Markus Gabriel, Daniel Leese und Alexander Görlach über chinesisches Denken heute

Kann das chinesische Denken uns neue Perspektiven eröffnen? Diese Frage steht im Mittelpunkt eines Diskurses zwischen dem Philosophen Markus Gabriel, dem Sinologen Daniel Leese und dem Publizisten Alexander Görlach. Dabei wird das Werk „Alles unter dem Himmel: Vergangenheit und Zukunft der Weltordnung“ von Zhao Tingyang diskutiert, das einen tiefen Einblick in das zeitgenössische chinesische Verständnis von Weltordnung und politischer Philosophie bietet.

In der Diskussion wird deutlich, dass es einen großen Nachholbedarf an Wissen über China gibt. Obwohl in den vergangenen 150 Jahren viele chinesische Texte übersetzt wurden, fehlt es immer noch an vernünftigen deutschen Texten über zeitgenössische chinesische Philosophie und politische Philosophie.

Es wird deutlich, dass viele gängige Vorstellungen über das chinesische Denken in westlichen Diskursen verzerrt sind. Die Idee, dass es ein kollektivistisches chinesisches Denken gibt, während der Westen individualistisch ist, ist ein falsches Narrativ. Das chinesische Denken ist viel komplexer und vielfältiger als diese vereinfachten Vorstellungen vermuten lassen. Es gibt keine klare Trennung zwischen Ost und West, sondern eine kontinuierliche Wechselwirkung und gegenseitiges Lernen.

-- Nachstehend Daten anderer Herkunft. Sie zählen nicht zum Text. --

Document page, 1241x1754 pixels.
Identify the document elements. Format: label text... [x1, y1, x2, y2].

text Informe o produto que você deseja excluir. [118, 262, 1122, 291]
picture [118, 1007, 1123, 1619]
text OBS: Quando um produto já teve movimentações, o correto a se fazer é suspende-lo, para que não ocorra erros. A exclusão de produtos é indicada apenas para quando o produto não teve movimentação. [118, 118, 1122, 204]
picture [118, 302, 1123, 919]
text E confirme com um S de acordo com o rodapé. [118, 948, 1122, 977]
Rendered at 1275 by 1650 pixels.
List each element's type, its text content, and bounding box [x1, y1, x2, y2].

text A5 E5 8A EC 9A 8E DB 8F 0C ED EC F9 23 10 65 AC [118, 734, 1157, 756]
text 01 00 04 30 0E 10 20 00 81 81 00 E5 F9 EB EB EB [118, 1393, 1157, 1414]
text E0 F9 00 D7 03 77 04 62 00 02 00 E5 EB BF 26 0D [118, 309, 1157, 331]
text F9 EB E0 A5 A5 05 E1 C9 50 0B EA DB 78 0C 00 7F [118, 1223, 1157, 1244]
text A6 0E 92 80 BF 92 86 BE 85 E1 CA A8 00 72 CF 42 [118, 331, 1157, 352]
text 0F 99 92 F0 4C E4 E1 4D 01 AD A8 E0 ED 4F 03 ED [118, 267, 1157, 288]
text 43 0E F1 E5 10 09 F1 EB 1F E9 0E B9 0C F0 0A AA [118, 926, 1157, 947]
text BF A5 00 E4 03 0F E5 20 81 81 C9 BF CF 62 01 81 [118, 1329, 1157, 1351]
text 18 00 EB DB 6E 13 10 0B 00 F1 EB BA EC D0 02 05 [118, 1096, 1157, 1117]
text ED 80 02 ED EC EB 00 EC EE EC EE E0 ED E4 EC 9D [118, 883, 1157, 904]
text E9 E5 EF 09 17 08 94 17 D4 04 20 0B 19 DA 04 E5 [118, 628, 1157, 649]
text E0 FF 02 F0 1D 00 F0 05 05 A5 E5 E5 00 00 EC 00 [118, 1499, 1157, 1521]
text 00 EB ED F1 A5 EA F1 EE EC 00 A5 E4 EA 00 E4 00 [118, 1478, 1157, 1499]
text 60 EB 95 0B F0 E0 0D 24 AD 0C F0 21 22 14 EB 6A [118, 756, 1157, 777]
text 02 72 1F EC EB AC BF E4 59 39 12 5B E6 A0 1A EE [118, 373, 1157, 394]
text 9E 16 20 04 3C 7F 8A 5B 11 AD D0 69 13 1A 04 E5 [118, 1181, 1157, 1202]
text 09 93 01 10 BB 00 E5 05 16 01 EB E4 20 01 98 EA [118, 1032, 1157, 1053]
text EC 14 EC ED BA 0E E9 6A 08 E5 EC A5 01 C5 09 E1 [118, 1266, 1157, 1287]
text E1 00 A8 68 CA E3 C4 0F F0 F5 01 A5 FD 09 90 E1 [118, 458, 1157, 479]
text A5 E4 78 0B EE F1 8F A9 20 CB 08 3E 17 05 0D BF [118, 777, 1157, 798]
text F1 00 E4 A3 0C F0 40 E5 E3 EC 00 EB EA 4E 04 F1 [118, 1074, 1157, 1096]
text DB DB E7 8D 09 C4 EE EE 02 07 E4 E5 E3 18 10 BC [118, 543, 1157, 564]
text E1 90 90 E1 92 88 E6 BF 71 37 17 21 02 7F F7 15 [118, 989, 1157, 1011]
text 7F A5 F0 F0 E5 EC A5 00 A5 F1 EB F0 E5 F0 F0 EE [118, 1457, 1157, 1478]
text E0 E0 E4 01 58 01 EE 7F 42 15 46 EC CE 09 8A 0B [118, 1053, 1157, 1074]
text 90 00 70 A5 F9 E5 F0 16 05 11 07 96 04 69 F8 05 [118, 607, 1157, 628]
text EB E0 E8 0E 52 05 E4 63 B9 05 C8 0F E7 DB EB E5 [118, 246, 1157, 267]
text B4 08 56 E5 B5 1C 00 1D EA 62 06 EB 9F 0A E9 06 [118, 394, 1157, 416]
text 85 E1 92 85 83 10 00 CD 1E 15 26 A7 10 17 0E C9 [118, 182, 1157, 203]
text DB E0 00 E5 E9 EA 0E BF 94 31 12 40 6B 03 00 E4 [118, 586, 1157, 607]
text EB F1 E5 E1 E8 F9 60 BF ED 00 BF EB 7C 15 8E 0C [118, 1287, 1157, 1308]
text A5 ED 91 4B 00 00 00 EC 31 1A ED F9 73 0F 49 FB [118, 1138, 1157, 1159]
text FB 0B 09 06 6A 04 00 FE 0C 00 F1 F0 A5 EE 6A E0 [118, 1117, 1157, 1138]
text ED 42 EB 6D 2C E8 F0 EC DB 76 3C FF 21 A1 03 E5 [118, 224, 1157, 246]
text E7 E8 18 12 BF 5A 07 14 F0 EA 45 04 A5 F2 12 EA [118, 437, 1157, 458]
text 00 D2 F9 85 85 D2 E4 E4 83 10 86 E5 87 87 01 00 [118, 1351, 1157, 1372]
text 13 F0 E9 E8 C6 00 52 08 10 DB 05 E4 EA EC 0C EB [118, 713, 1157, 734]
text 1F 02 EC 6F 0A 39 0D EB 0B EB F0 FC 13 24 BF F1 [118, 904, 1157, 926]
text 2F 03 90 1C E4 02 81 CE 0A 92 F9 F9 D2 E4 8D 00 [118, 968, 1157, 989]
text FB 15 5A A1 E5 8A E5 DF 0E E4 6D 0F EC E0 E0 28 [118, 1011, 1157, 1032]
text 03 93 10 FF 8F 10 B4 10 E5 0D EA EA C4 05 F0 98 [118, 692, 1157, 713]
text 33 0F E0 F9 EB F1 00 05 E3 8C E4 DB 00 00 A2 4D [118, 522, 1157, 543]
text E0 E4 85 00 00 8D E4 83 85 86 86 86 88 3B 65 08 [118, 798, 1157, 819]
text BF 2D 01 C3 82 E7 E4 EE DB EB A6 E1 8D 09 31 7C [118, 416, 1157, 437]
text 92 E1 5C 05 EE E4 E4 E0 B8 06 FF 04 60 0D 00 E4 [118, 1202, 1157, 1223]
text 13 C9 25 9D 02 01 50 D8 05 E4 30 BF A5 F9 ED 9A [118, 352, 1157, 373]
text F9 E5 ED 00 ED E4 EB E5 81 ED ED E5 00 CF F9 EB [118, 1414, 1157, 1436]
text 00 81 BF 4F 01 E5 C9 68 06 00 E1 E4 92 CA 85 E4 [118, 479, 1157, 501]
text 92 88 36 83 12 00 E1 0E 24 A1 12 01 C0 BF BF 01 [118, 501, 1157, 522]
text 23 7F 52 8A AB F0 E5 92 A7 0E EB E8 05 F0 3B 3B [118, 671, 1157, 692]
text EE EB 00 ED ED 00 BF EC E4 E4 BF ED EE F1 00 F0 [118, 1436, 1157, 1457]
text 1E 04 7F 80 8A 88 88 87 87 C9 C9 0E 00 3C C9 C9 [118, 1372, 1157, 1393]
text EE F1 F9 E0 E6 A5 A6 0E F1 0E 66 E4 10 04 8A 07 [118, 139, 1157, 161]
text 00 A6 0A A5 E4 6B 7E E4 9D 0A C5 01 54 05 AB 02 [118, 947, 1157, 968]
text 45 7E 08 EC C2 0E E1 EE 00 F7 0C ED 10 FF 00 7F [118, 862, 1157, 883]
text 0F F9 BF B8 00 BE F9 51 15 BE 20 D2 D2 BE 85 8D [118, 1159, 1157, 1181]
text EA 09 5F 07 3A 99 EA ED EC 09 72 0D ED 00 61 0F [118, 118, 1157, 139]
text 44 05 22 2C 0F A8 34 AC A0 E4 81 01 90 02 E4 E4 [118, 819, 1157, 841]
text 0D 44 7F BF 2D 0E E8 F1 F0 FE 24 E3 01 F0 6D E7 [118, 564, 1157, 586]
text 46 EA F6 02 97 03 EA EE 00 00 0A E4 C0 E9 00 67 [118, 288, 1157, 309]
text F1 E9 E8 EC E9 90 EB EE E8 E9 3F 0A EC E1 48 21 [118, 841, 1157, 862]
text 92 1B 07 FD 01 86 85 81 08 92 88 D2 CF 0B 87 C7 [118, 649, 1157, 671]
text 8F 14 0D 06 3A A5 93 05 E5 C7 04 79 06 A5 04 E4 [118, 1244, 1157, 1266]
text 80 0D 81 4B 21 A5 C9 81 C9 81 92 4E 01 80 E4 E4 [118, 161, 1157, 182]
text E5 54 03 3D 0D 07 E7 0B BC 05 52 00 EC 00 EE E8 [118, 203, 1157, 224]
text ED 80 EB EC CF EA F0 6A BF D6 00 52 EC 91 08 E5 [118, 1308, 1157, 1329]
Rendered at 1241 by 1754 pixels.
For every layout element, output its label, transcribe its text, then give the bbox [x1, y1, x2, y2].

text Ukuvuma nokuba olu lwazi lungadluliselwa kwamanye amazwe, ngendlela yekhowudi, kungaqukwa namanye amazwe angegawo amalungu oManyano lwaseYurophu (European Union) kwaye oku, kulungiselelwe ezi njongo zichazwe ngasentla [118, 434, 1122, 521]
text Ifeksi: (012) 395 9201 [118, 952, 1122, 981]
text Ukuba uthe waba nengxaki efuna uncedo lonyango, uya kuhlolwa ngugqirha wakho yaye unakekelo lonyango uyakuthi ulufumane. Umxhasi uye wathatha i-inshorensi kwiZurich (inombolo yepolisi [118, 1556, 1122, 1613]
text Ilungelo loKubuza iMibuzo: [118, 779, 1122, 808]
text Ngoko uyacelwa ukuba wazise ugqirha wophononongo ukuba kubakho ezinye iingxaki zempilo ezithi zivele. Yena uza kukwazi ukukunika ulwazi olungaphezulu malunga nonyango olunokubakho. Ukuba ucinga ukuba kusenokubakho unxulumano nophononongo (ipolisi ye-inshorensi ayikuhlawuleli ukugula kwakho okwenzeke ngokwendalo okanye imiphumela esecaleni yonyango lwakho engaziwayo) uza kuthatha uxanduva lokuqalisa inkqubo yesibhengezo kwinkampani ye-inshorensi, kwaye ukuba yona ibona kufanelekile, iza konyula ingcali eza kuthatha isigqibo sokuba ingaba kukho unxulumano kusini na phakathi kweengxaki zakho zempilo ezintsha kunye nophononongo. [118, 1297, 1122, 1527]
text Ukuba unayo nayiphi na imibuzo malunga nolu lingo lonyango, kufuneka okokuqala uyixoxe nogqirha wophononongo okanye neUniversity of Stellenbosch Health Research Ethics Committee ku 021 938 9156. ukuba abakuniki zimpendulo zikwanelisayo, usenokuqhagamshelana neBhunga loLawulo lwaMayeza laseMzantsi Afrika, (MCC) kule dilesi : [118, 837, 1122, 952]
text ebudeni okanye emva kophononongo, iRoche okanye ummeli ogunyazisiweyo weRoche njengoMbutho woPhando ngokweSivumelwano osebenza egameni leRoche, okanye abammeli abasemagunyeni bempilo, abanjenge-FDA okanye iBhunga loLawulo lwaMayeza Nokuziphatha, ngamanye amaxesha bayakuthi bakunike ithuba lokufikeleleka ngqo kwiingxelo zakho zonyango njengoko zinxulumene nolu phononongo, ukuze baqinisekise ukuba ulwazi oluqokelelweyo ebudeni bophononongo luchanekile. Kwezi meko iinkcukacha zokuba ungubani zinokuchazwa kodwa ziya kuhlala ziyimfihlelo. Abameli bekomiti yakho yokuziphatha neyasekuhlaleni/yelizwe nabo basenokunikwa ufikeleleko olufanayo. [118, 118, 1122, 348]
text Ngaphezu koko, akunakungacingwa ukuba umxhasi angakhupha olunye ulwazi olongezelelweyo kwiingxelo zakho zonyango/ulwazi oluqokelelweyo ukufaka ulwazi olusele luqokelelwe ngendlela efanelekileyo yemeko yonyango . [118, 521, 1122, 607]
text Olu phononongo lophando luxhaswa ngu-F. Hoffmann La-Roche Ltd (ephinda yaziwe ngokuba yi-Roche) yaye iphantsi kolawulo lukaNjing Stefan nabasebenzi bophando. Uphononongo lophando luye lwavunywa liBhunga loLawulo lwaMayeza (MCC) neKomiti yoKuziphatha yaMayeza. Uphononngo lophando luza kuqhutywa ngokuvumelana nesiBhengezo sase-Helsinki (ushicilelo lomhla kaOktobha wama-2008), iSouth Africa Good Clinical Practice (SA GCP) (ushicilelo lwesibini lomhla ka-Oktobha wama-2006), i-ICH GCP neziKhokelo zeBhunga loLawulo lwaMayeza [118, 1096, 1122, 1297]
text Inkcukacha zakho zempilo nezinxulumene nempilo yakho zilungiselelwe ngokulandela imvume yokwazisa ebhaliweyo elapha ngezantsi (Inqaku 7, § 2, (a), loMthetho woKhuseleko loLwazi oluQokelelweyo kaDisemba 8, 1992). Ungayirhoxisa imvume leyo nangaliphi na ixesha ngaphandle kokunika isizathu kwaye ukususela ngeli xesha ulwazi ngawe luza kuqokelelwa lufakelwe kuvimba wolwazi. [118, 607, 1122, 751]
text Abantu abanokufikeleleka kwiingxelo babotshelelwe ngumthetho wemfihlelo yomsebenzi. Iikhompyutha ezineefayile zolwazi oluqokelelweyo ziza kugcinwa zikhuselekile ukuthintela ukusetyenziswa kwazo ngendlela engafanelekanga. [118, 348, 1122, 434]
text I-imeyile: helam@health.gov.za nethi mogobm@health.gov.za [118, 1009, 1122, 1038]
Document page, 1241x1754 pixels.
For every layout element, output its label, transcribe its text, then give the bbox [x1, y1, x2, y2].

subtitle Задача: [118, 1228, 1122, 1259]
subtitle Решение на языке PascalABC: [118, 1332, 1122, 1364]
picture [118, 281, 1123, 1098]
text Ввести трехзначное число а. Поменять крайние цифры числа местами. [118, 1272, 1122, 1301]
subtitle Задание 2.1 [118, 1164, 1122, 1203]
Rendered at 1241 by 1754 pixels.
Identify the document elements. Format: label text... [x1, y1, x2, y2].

Ein zentrales Thema in der chinesischen Philosophie ist das Konzept des „human becoming“ im Gegensatz zum westlichen Konzept des „human being“. Die chinesische Philosophie betont den Fluss, die Veränderung und die Instabilität der Realität. Es geht nicht darum, feste und ewige Substanzen zu identifizieren, sondern um das Verständnis der Welt als chaotisch, relational und instabil. Dieses Verständnis beeinflusst auch die Reflexion über den Menschen in der zeitgenössischen chinesischen Philosophie.

Ein weiterer wichtiger Aspekt ist das Bewusstsein für die Macht der Ideen in China. Anders als im Westen gibt es in China ein starkes Bewusstsein für die politische Bedeutung von Philosophie und Ideologie. Dies führt jedoch auch dazu, dass bestimmte Themen und Diskussionen staatlich kontrolliert werden und es wenig Raum für kritische Reflexion gibt.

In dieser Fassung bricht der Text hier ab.